Fish Tank Physics
When Vertigo Meets Wonder
Newport Aquarium smelled faintly of salt and clean water, that quiet mix that always makes me feel like I have stepped sideways out of time. Mo moved ahead of me, already curious, already smiling, the glow from the tanks reflecting off her face. Schools of silver fish slid past the glass like living punctuation marks, and the bigger ones hovered with the patience of old librarians.


The rooms were many and the glass tanks curved gently, tank after tank bending the world just enough to feel unreal. That was where it started for me again. The glass warped the horizon, the floor tipped when I turned my head, and my balance decided it wanted a break. I recognized the feeling right away. Seattle had taught me this lesson before. VERTIGO!
These days, the world seems to spin without any help from curved glass. News cycles twist faster than carnival rides. You Tube media algorithms bend reality into impossible shapes.
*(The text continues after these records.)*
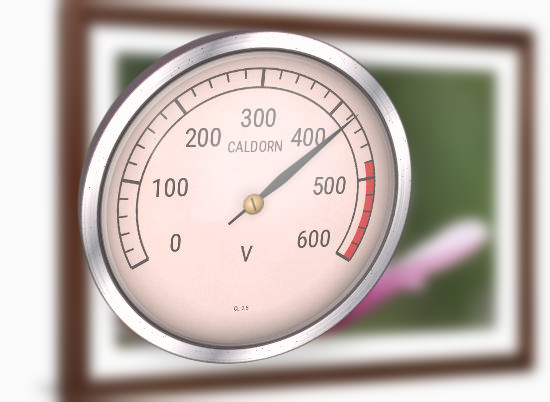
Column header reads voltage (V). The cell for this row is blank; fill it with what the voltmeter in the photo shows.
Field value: 420 V
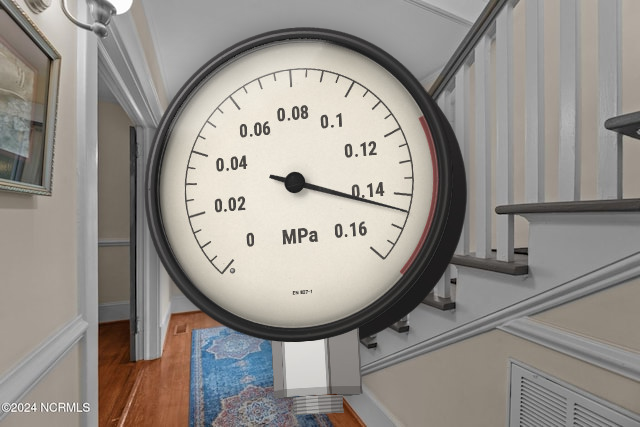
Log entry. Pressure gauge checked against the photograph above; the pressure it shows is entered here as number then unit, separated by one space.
0.145 MPa
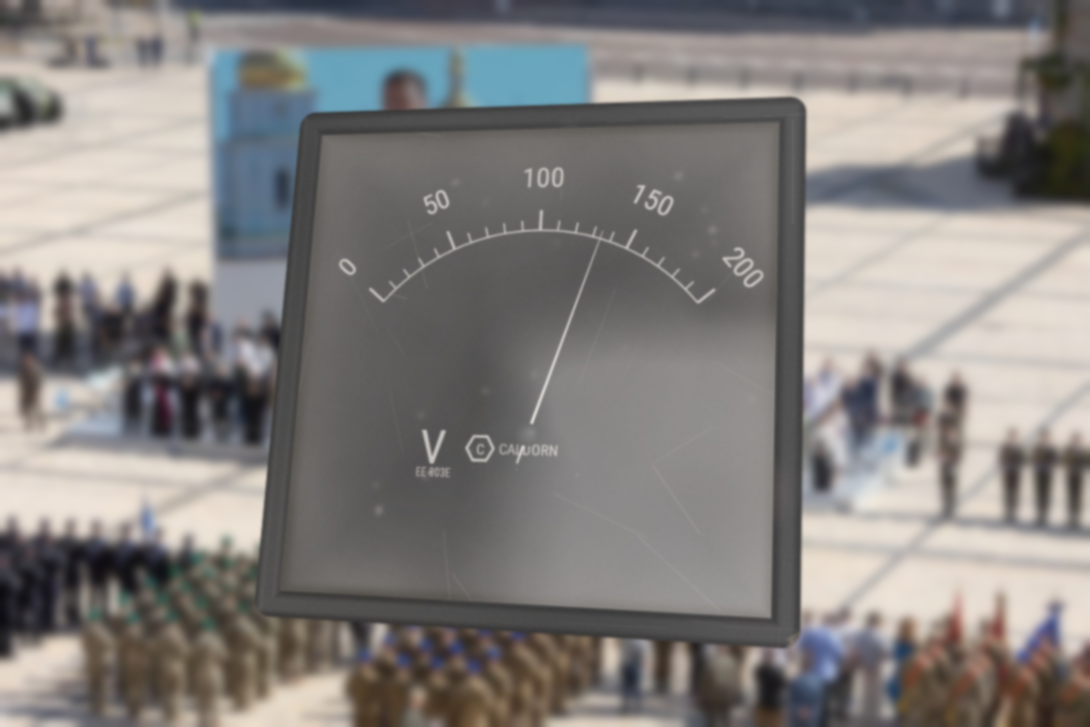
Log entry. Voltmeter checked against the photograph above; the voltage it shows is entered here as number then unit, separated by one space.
135 V
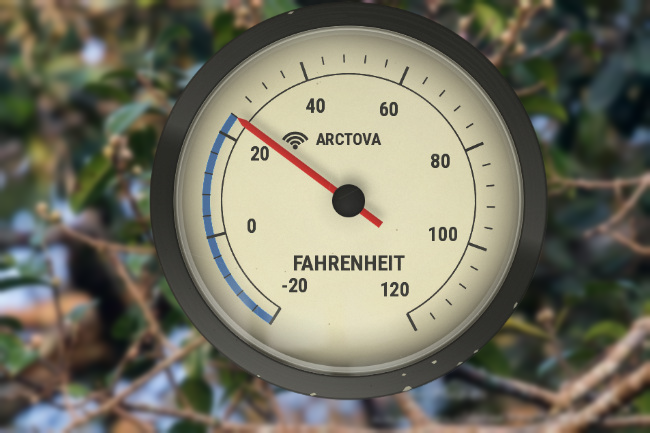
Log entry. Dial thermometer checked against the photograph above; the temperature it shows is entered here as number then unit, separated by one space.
24 °F
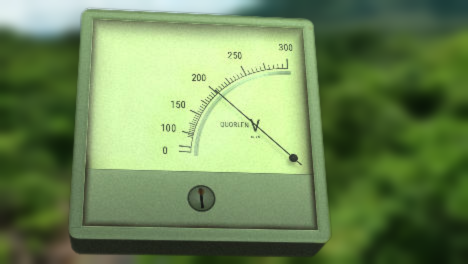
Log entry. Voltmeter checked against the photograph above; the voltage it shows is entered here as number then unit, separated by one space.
200 V
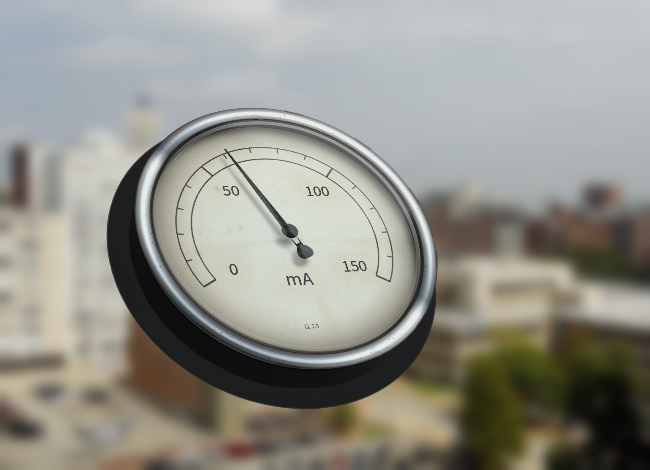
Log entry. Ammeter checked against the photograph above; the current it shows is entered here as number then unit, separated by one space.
60 mA
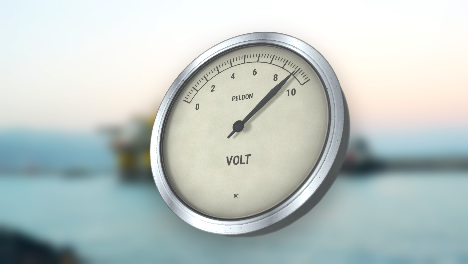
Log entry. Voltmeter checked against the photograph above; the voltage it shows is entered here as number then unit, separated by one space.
9 V
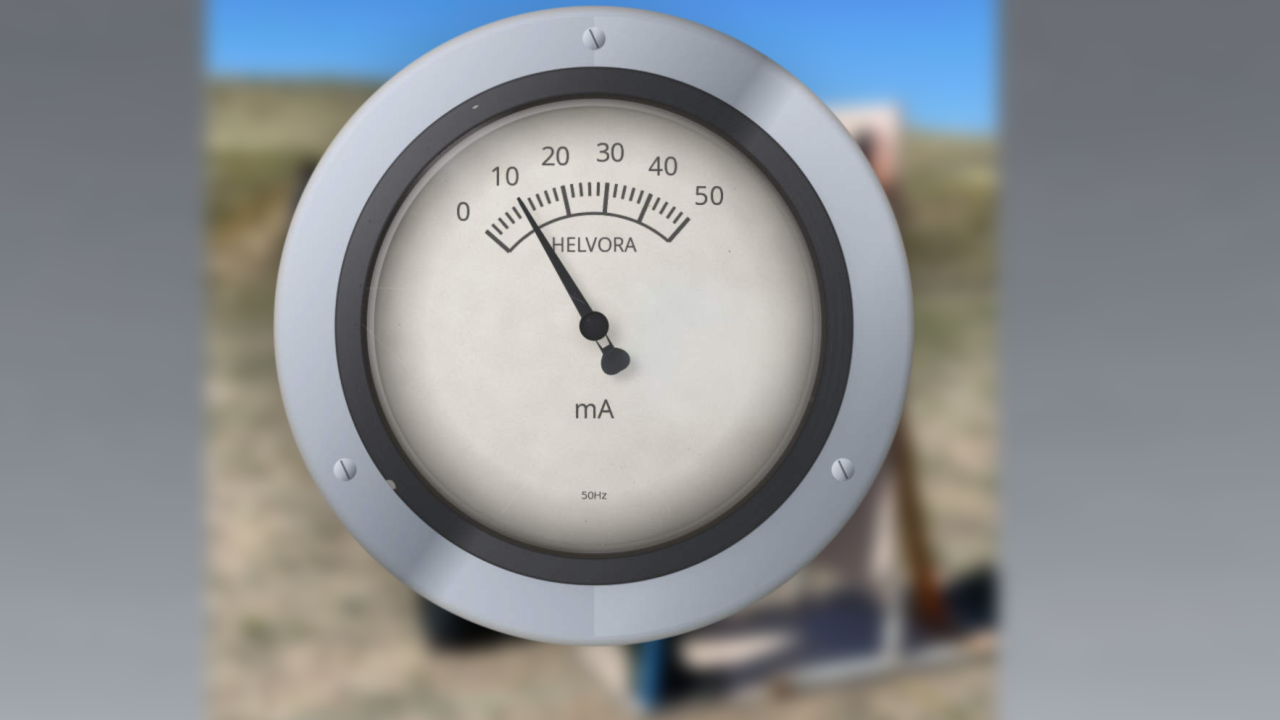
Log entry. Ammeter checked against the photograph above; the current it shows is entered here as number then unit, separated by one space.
10 mA
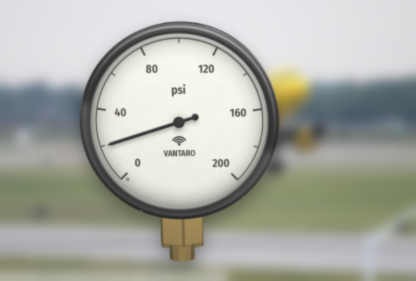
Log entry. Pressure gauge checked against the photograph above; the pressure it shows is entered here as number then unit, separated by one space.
20 psi
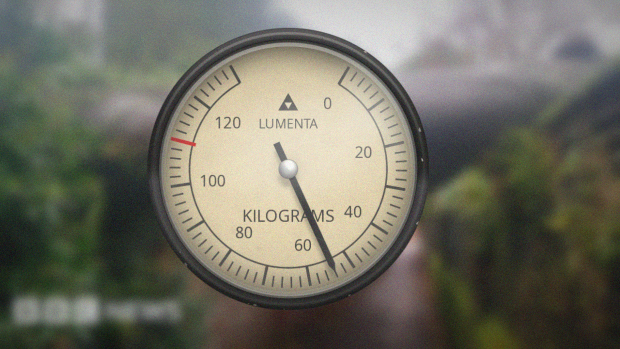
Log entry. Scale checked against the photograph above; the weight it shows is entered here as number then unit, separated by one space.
54 kg
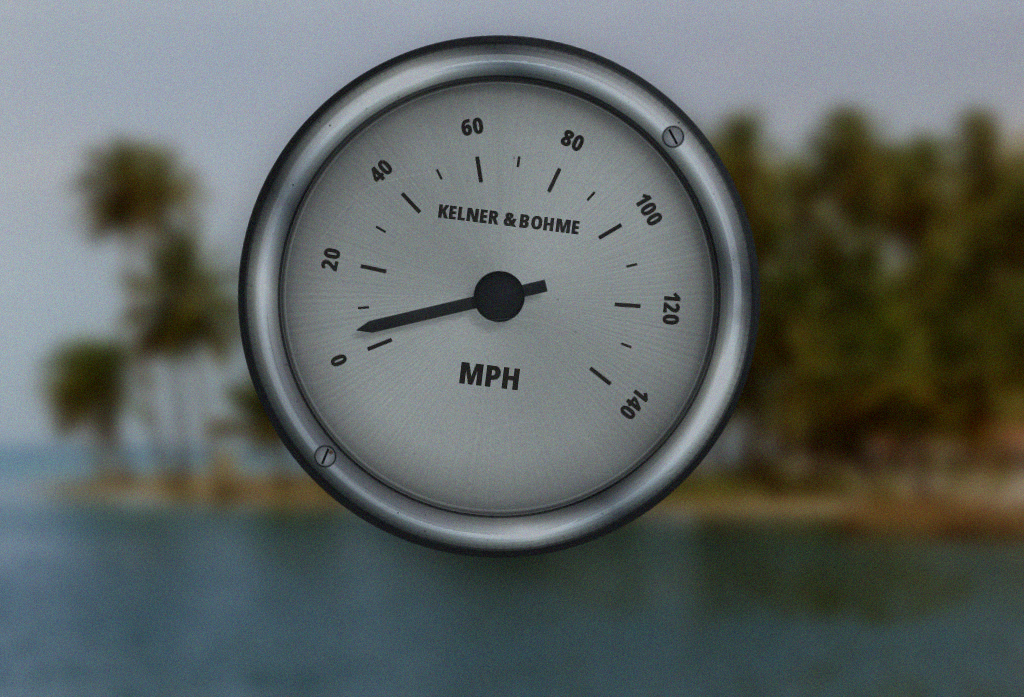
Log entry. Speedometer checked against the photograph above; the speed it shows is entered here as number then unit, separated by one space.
5 mph
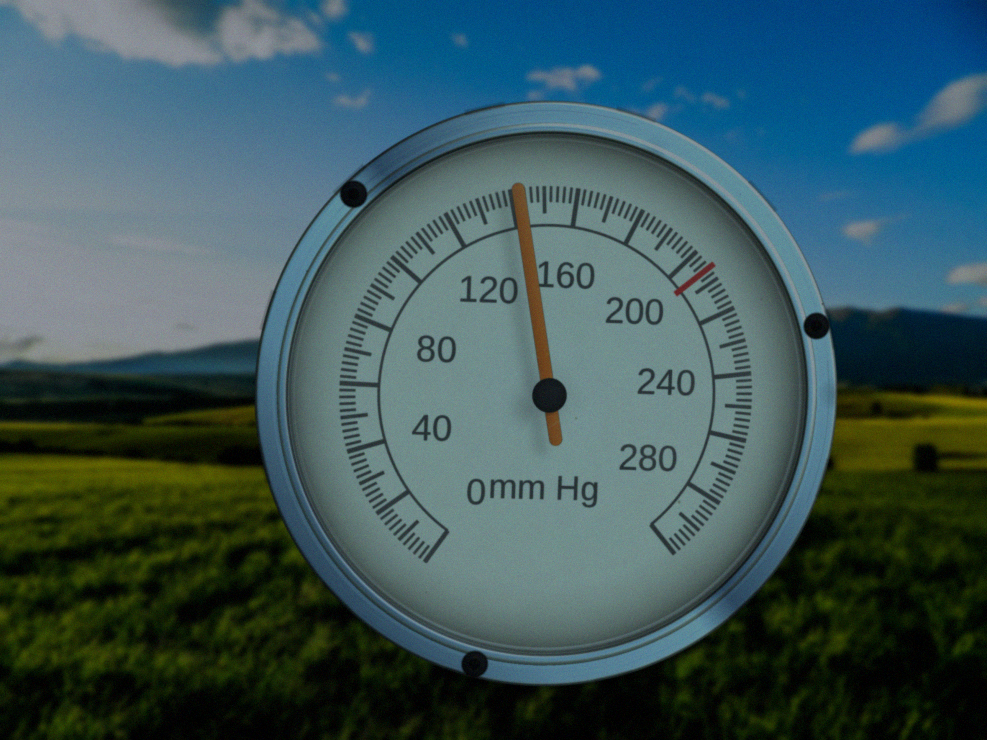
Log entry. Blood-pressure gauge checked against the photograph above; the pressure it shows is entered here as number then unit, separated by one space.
142 mmHg
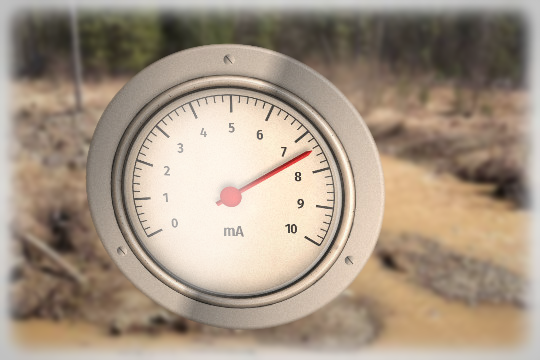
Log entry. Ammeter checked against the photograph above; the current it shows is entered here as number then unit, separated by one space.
7.4 mA
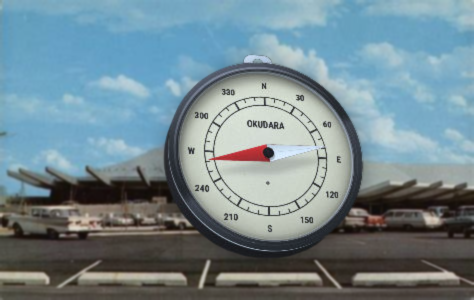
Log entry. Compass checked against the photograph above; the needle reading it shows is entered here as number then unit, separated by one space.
260 °
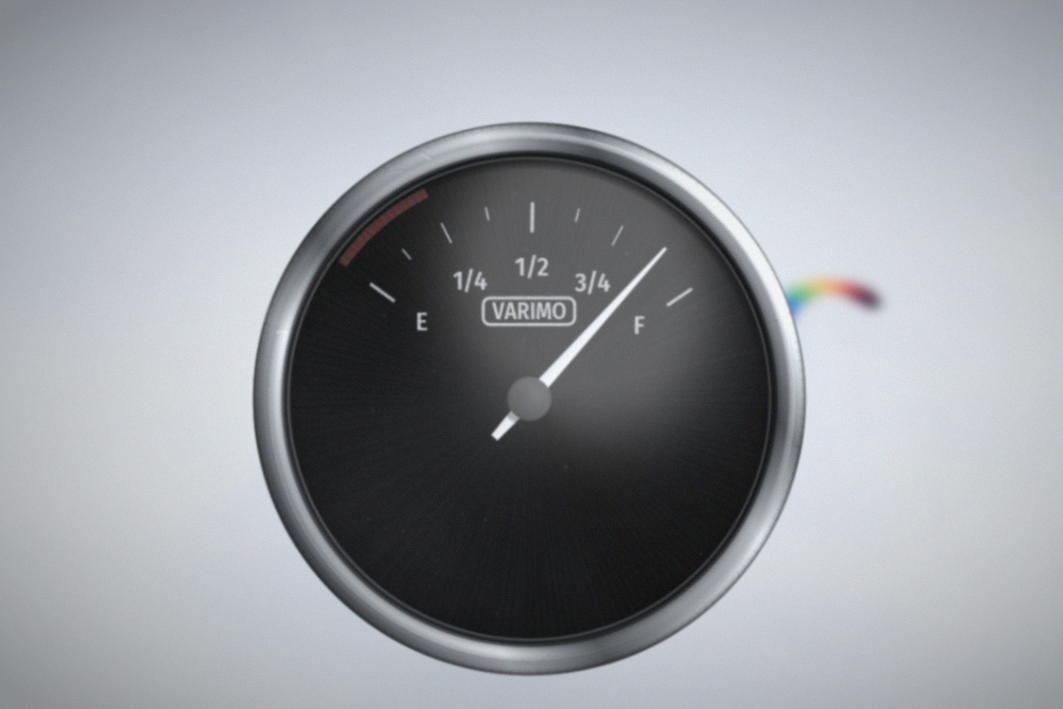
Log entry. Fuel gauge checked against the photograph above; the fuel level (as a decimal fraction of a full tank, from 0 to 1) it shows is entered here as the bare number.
0.875
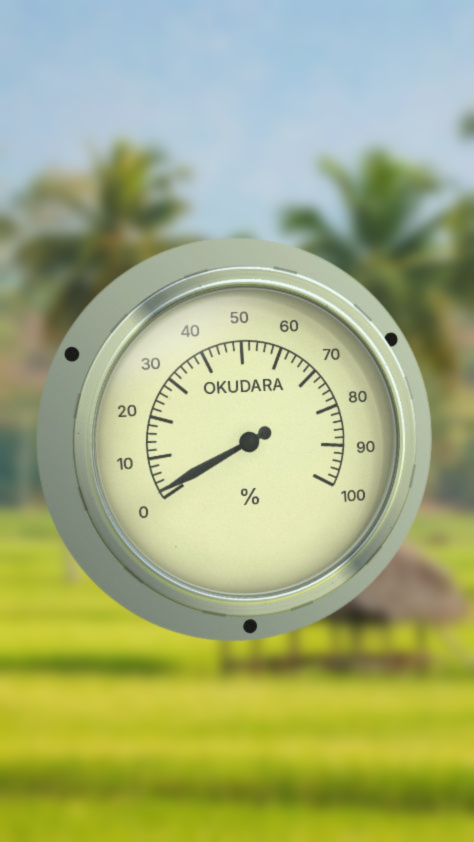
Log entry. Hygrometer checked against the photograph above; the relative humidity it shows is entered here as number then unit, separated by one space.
2 %
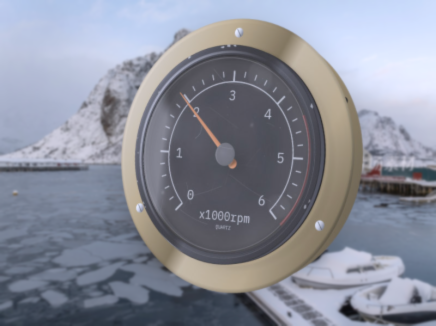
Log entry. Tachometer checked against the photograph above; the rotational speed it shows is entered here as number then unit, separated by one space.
2000 rpm
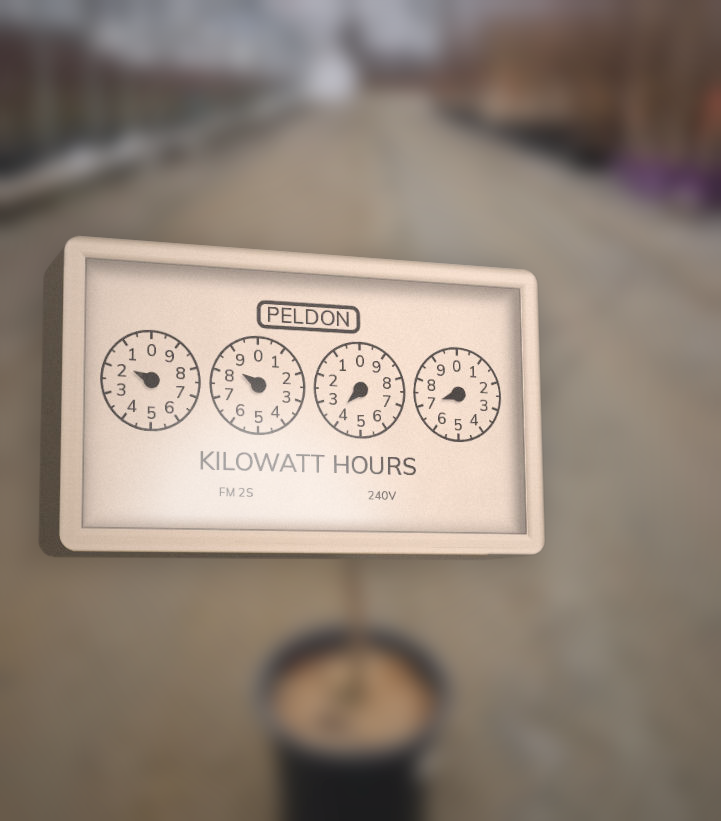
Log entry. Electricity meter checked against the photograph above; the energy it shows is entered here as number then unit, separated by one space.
1837 kWh
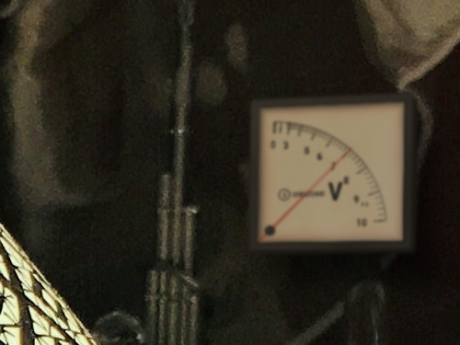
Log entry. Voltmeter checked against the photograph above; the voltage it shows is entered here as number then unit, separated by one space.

Everything feels like it’s designed to knock you off balance, make you dizzy, force you to grab onto something solid just to stay upright. The constant motion exhausts me. I keep looking for the bench.





But Mo did not slow down. She sped up. The phone came out and she began snapping shots, one moment a rockfish, the next a cloud of anchovies, then something orange and prehistoric staring back like it knew us personally. I found a bench, sat down, and let the motion settle. From there, I watched Mo orbit the tanks like a happy moon. I watched fish that had never heard of vertigo glide effortlessly through curved worlds.
The fish don’t fight the current or complain about the glass. They just swim. I think maybe the best response to a spinning world is to find a bench and just watch others move through it with joy.